How Fish Breathe

The ability fish have to stay beneath the currents and breathe captivates and fascinates. How is it that they never have to come up for air while all mammals, including whales and dolphins, have the desperate need to exchange their held breaths for fresh air? What purpose do gills serve? It is because of their gills that fish are able to breathe? Do fish even breathe oxygen, or do they breathe water?

Before you can examine how a fish breathes, however, you must understand what a fish is. A fish is not a mammal and as such does not require atmospheric oxygen like we do… with one exception: the labyrinth fish. Fish are cold-blooded vertebrates, meaning they have no internal temperature control and their skeleton is found inside their skin, unlike bugs whose skeleton is found on the outside. Fish are found exclusively in water, so you won’t see them on land unless they’re safe in a fish tank. Because they live their entire life in the water, they have special organs that help them to breathe. Do they breathe oxygen? Absolutely, it is just different than the atmospheric oxygen that we breathe.

All fish follow the same basic steps in breathing. Fish breathe by inhaling water through their mouths and pumping it out of their gills. The gills of a fish are quite fascinating and play a critical part in breathing. The outer portion of the gills is called the operculum and it plays in harmony with the mouth; when the fish’s mouth is open, the operculum is closed, but then the mouth is closed, the operculum is open. This helps to create a good vacuum when breathing and forcing water over the gill rakers.

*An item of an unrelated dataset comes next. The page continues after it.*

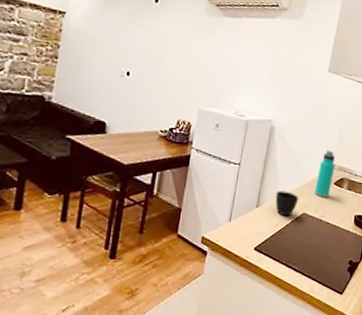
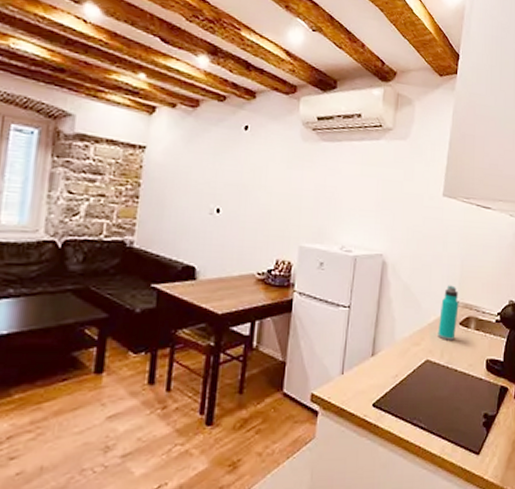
cup: present [275,190,299,217] -> none [393,335,420,365]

The gill rakers are an important part of the breathing process. They filter the water before it reaches the gill lamellae, removing any random particles of food or dirt that have gotten mixed into the water while the fish was inhaling.

The gill lamellae are critical in helping fish breathe. These small, comb-like filaments are covered in tiny capillaries. They give the gills more surface area with which to absorb oxygen. These filaments are very delicate, allowing water to move smoothly in and out of the gills and makes the gill rakers so important. If a random food particle smashed into the lamellae it could cause a lot of destruction and make it difficult for the fish to efficiently filter oxygen from the water. The small capillaries filter out the oxygen and carry it into the blood stream just like the capillaries in our lungs do! The used water is then pushed back out through the operculum and into the tank or ocean. In a system such as a fish tank it is important that something like an air stone is used to constantly re-oxygenate the water or the fish will suffocate!

Labyrinth Fish –

Labyrinth fish must also be discussed as they are a common aquarium addition and have additional needs. The labyrinth organ is found on the top of the head and is critical in helping these fish breathe. Fish with a labyrinth organ, such as Bettas, must have access to the surface of the water. While they breathe regularly through their gills, they will suffocate if they do not have access to atmospheric oxygen as well.